» **Task material**:
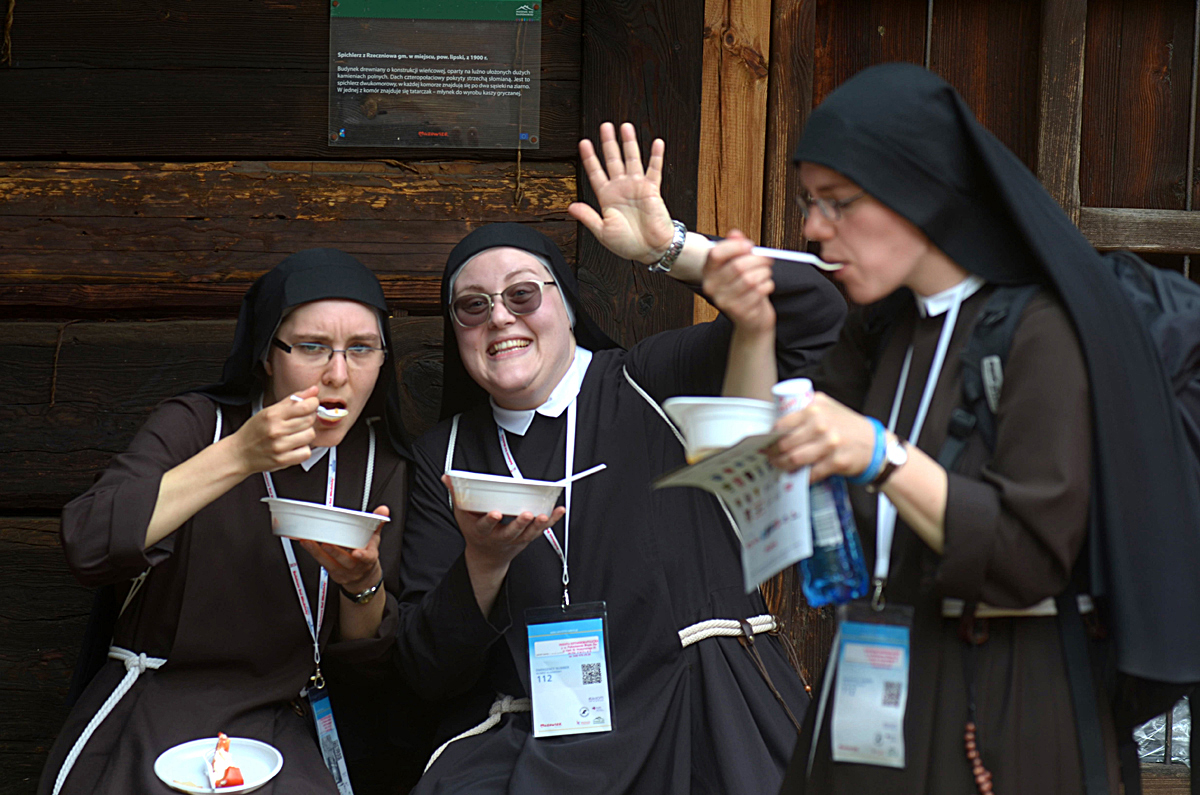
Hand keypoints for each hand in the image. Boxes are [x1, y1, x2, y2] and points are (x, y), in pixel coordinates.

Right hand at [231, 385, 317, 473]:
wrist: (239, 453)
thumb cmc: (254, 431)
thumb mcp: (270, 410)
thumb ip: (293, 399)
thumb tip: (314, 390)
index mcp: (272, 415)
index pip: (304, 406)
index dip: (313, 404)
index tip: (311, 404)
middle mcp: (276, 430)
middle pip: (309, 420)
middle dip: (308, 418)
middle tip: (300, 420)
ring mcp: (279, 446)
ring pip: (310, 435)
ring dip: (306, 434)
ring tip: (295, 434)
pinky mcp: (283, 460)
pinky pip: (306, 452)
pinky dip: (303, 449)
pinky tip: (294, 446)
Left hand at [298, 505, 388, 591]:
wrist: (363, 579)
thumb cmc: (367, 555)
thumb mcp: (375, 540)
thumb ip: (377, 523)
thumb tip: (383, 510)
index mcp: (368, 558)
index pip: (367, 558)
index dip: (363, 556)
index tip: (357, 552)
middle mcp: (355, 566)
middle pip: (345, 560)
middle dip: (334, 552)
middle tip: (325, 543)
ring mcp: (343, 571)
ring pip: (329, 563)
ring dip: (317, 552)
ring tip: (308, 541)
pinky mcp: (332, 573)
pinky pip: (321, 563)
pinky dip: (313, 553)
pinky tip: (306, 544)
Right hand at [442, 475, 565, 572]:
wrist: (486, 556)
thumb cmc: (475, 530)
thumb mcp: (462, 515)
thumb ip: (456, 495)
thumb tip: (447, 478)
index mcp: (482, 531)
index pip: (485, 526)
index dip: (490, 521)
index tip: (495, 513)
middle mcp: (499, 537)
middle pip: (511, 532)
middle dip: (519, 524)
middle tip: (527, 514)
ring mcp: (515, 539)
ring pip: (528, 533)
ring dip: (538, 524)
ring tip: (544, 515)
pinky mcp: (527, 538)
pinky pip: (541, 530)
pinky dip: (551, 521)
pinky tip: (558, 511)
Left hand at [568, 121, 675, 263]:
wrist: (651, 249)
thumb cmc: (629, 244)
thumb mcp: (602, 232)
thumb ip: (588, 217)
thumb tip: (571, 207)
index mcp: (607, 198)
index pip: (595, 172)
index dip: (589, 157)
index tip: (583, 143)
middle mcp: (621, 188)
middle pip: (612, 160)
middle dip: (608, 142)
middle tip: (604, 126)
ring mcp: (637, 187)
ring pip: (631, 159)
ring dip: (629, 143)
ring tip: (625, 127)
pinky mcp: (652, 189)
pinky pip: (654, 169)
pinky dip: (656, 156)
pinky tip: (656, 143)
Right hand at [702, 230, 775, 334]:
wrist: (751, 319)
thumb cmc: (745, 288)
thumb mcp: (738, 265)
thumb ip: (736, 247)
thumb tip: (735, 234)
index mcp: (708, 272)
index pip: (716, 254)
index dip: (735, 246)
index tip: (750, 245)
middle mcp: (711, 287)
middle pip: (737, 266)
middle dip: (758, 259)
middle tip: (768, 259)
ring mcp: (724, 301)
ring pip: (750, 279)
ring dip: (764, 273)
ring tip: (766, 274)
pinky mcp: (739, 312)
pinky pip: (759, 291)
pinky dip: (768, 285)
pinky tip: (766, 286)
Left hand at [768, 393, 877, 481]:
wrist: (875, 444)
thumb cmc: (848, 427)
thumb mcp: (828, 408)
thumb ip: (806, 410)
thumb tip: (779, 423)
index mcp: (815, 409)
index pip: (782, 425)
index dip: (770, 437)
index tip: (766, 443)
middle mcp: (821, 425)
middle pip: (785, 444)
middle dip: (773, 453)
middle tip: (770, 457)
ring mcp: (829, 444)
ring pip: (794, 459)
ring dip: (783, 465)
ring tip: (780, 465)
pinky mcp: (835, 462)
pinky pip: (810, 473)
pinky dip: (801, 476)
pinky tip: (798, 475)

» **Work required**:
Output the material above exactly, but only from the line that carries "thumb mcp: (375, 540)" through the line that carries "thumb tip: (571, 207)".

» **Result of this exercise**:
thumb mcp: (375, 540)
thumb ip: (377, 523)
thumb tip: (383, 510)
index mcp: (368, 558)
index pip: (367, 558)
index dip: (363, 556)
index tip: (357, 552)
middle mcp: (355, 566)
middle pip: (345, 560)
middle dip: (334, 552)
middle tip: (325, 543)
ring mcp: (343, 571)
ring pip: (329, 563)
ring dip: (317, 552)
ring tip: (308, 541)
pinky mcp: (332, 573)
pinky pip: (321, 563)
pinky dip: (313, 553)
pinky tip: (306, 544)
Right hand at [442, 475, 565, 572]:
wrist: (486, 556)
thumb cmc: (475, 530)
thumb mcp: (462, 515)
thumb ip: (456, 495)
thumb tip: (447, 478)
index mcp: (482, 531)
index pip: (485, 526)
index dip: (490, 521)
index tip: (495, 513)
middle mcp: (499, 537)
middle pip: (511, 532)
middle dip: (519, 524)
middle tip: (527, 514)
ring mcp: (515, 539)
ring pip: (528, 533)
ring dip: (538, 524)
ring tip: (544, 515)
pinky mcp: (527, 538)
pinky pip: (541, 530)
pinky dip: (551, 521)
pinky tip: (558, 511)
Left hand at [568, 121, 675, 263]:
wrist: (651, 249)
thumb cmc: (629, 244)
thumb mcp: (602, 232)
thumb ip: (588, 217)
thumb tip: (571, 207)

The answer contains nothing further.